拮抗する準々決勝 試合の決め手になりうる「2つのポイント」
コロンビアは次の試合で地元のブラジルと対戦する。ブラジルには、彼のような勢いのあるFWに苦い経験がある。82年のW杯である。ジーコ、ソクラテス、ファルカンなど黄金の中盤を抱えたブラジル代表は優勝候補とされていた。ところが2次リーグでイタリアのパオロ・ロッシに3得点を挙げられ、2-3で敗れた。ブラジルは決定的なストライカーがいなかったことが最後に響いた。コロンビア戦でも、恐れを知らぬ、ハメス・ロドリゲスが輝けばブラジルは窮地に追い込まれることになる。
さらに、前線にいるストライカーにいかにボールを供給するか――。ドゥンガは拮抗(きっこう)した試合では、中盤で「こぼれ球」をいかに拾うかが大切だと力説する。

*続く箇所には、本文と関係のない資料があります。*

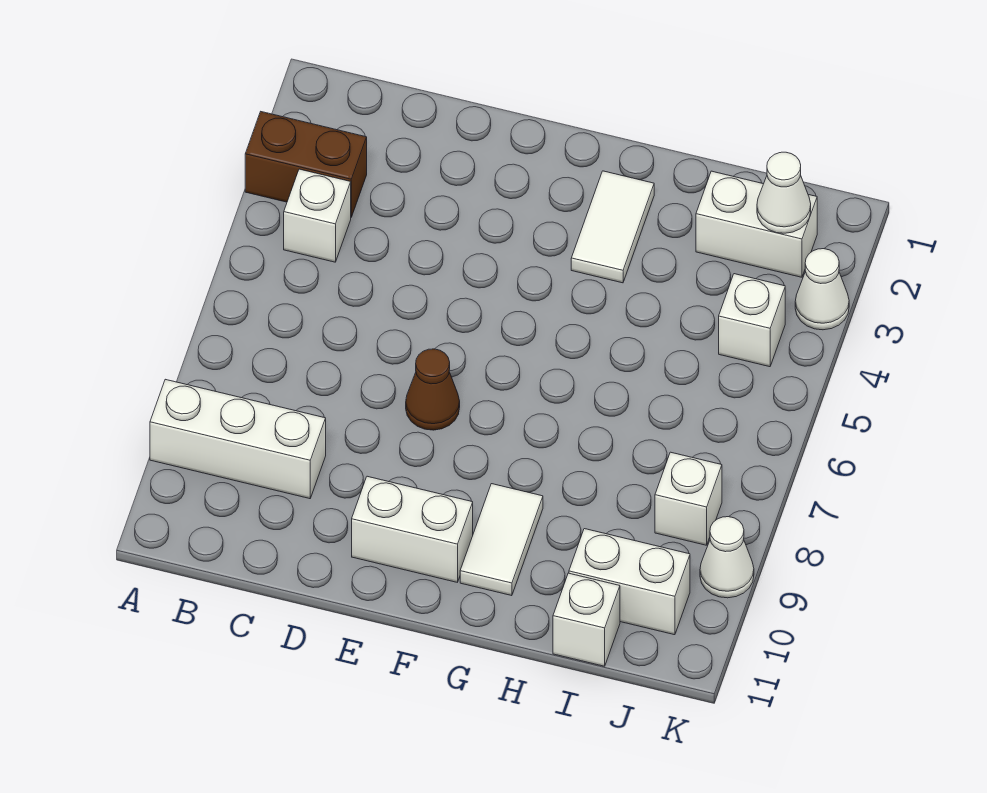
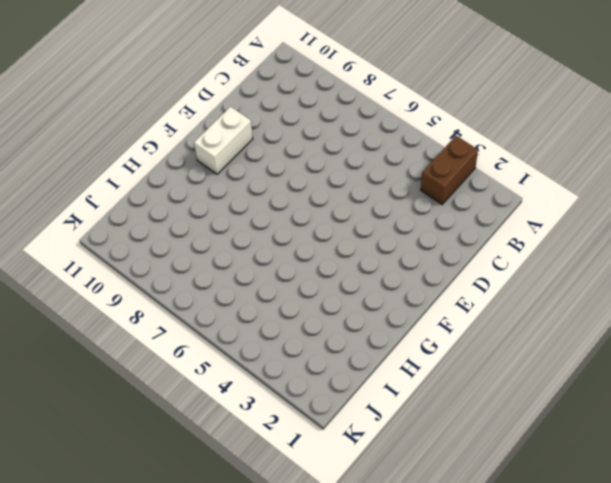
none -> white brick A9:C9 level 1
none -> white brick B4 level 1
none -> brown cone E7 level 1

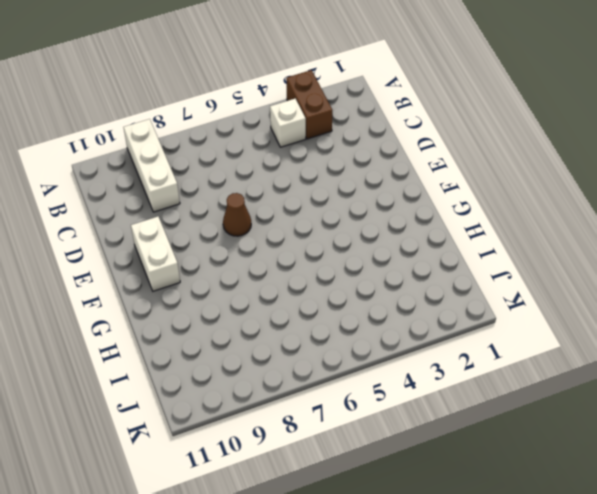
none -> white tile G2:G3 level 1
none -> white tile G9:G10 level 1
none -> white brick I2:J2 level 1

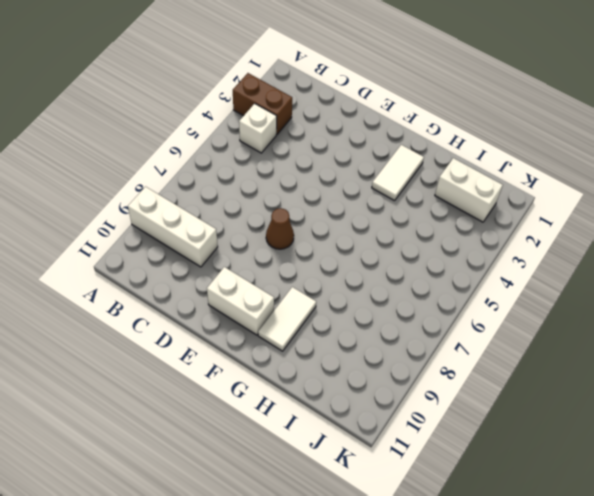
none -> white brick I10:J10 level 1
none -> white brick I11 level 1
none -> white brick J4 level 1

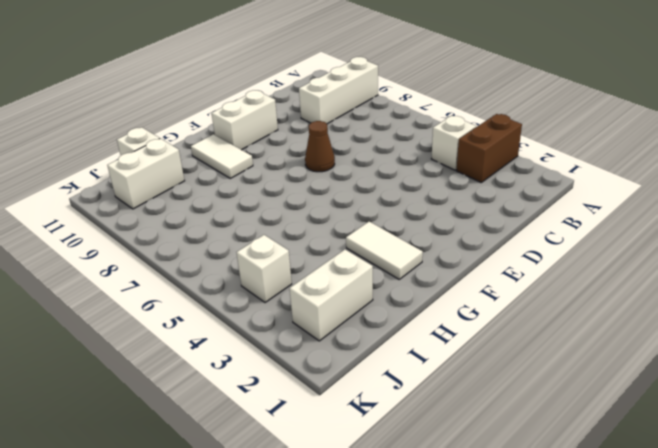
none -> white brick J8 level 1
none -> white cone K3 level 1
none -> white cone K9 level 1

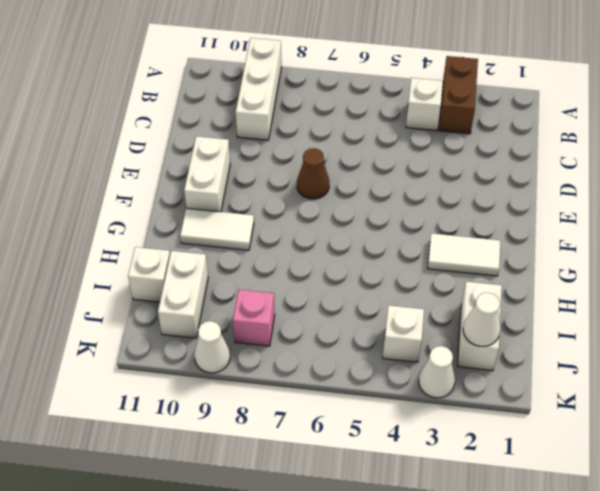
pink brick J8 level 1 -> white brick J8 level 1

「こぼれ球を拾うには、集中すること、そして“読み”が大切だ。中盤の選手が汗をかいて、献身的に動くことで、喜びが生まれるんだ」
ブラジル―コロンビア戦では、筆者がこのコラムでセレソンのキーマンとして挙げていた、中盤の“汗かき”ルイスグスタボが出場停止となる。ルイスグスタボのいない中盤でこぼれ球をどちらが多く拾うか、そしてネイマールとハメス・ロドリゲスという2人の点取り屋の精度――。この2つが試合を決めるだろう。